Sourcing bricks for repairing or enlarging historic masonry takes finding equivalents not only in color and texture, but mechanically in shape and performance. The problem is, bricks have been made in many ways over the last 400 years—and seldom uniformly due to differences in clays, shrinkage from drying, or morphing during firing. Since matching historic bricks starts with understanding how they were produced in the past, and why they look the way they do, here’s some clues to the most widely seen types and characteristics.
Pressed (dry-clay process)
The logical, next development in brick-making was to all but eliminate water by compressing dry or semi-dry clay into molds with the immense pressure of hydraulic machinery. This dry-clay process not only obviated the need to dry bricks before firing, expediting manufacture, it enabled bricks of exceptional density and detail. Pressed bricks are noticeably heavy, hard, and smooth, with sharp edges and shapes, and therefore ideal for face brick. The primary developer of pressed brick in the 1860s was what became the Hydraulic-Press Brick Co. of St. Louis, who held patents on the technology for many years. Their products enjoyed extensive popularity from the 1880s on as highly ornamental brick replaced stone for decorative features like window and door lintels, and refined face brick became the cladding of choice for new, steel-skeleton buildings.

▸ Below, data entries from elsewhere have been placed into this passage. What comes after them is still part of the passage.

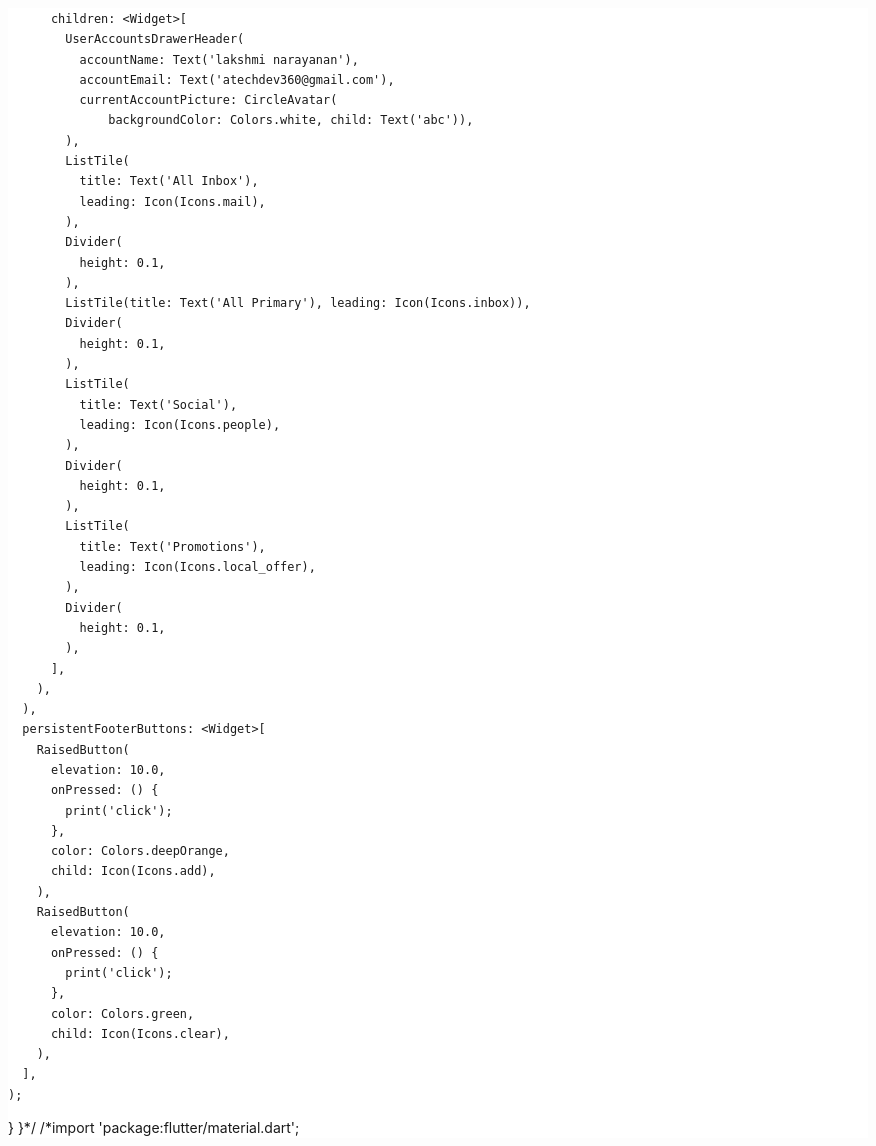           children: <Widget>[
            UserAccountsDrawerHeader(
              accountName: Text('lakshmi narayanan'),
              accountEmail: Text('atechdev360@gmail.com'),
              currentAccountPicture: CircleAvatar(
                  backgroundColor: Colors.white, child: Text('abc')),
            ),
            ListTile(
              title: Text('All Inbox'),
              leading: Icon(Icons.mail),
            ),
            Divider(
              height: 0.1,
            ),
            ListTile(title: Text('All Primary'), leading: Icon(Icons.inbox)),
            Divider(
              height: 0.1,
            ),
            ListTile(
              title: Text('Social'),
              leading: Icon(Icons.people),
            ),
            Divider(
              height: 0.1,
            ),
            ListTile(
              title: Text('Promotions'),
              leading: Icon(Icons.local_offer),
            ),
            Divider(
              height: 0.1,
            ),
          ],
        ),
      ),
      persistentFooterButtons: <Widget>[
        RaisedButton(
          elevation: 10.0,
          onPressed: () {
            print('click');
          },
          color: Colors.deepOrange,
          child: Icon(Icons.add),
        ),
        RaisedButton(
          elevation: 10.0,
          onPressed: () {
            print('click');
          },
          color: Colors.green,
          child: Icon(Icons.clear),
        ),
      ],
    );
  }
}*/
/*import 'package:flutter/material.dart';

The vagaries of natural raw materials and crude kilns increased the chances a brick would turn out either desirable, charmingly distinctive, or useless. While bricks from high-temperature zones became hard-fired, high-strength, and durable, those from low-temperature zones would be under-fired, low-strength, and slightly larger and lighter in color than hard-fired bricks. Under-fired bricks were also more porous and water-absorbing, making them unsuitable for exteriors and weather exposure. If not immediately culled as rejects, these lighter-colored “salmon bricks” might be salvaged for laying up inner walls where they would remain dry. Even today, salmon brick will not endure if recycled for exterior use. Bricks too close to the heat would be over-fired and twist and distort as they melted into a glassy state. Where minimal over-firing only glazed and darkened brick ends, these units were saved for decorative patterns in walls.
Early brick color varies widely according to the clay minerals and the makers’ limited control of them. The classic hues of red or orange come from the presence of 5% to 6% ferric oxide, an iron compound. Lime content produces cream, yellow, or greenish bricks; magnesia and alumina are the source of buff-colored bricks; blues and purples are common too. Bricks could also be face-colored with treatments such as salt glaze (sodium chloride added during firing) or, after the latter 19th century, actual colored glazes. Presence of iron salts yields an iron-spot effect, coarse grit or pebbles in the clay creates a textured surface, and the list goes on. While longstanding producers can be a source for some of the many types of historic bricks, recycled brick companies are a growing option for local or long-gone makes.
Molded (soft-mud process)
From pre-history until well into the 19th- and early-20th centuries, bricks were hand-made by hand-packing soft, wet, clay paste into wood or later metal molds to form one to six bricks at a time. After unmolding, these bricks were laid out by the thousands to dry before firing in a kiln. In the 1800s, machines mechanized the molding step somewhat, but the basic process remained the same. Molded bricks are readily identified by a frog, an indentation that typically bears the maker’s name. The soft-mud molding, as well as subsequent drying and firing, typically produces slightly rounded arises (edges) and corners and an imperfect shape. Molds might also be first dipped in water or sand to aid unmolding. Such water-struck bricks had comparatively smooth sides but rounded edges and corners. Making sanded bricks might leave sand or streaks on surfaces or a sand-finished texture, if desired.
Wire-Cut (stiff-mud or extruded process)
Brick makers attempted machines in the 1830s, but true mechanization had to wait until steam provided the power to thoroughly mix clay and ingredients, then manipulate it as a stiff paste. While an early stiff-mud machine was perfected in 1852, the invention that really propelled the industry was the wire-cut process, patented in 1863. Here a drier, stiff paste is extruded through a die (like making pasta) to produce a continuous clay ribbon that is then sliced into bricks (like cheese) by wires on a rotating wheel. The wire may cut off bricks at their sides (side-cut bricks) or ends (end-cut bricks). Bricks so produced are very consistent in composition, with precise sides and edges due to the knifelike wire. Wire-cut brick grew increasing popular throughout the Victorian era for refined brickwork and, in one form or another, extrusion is the dominant process today. The die also makes possible textures in the brick face or holes in the body that reduce weight.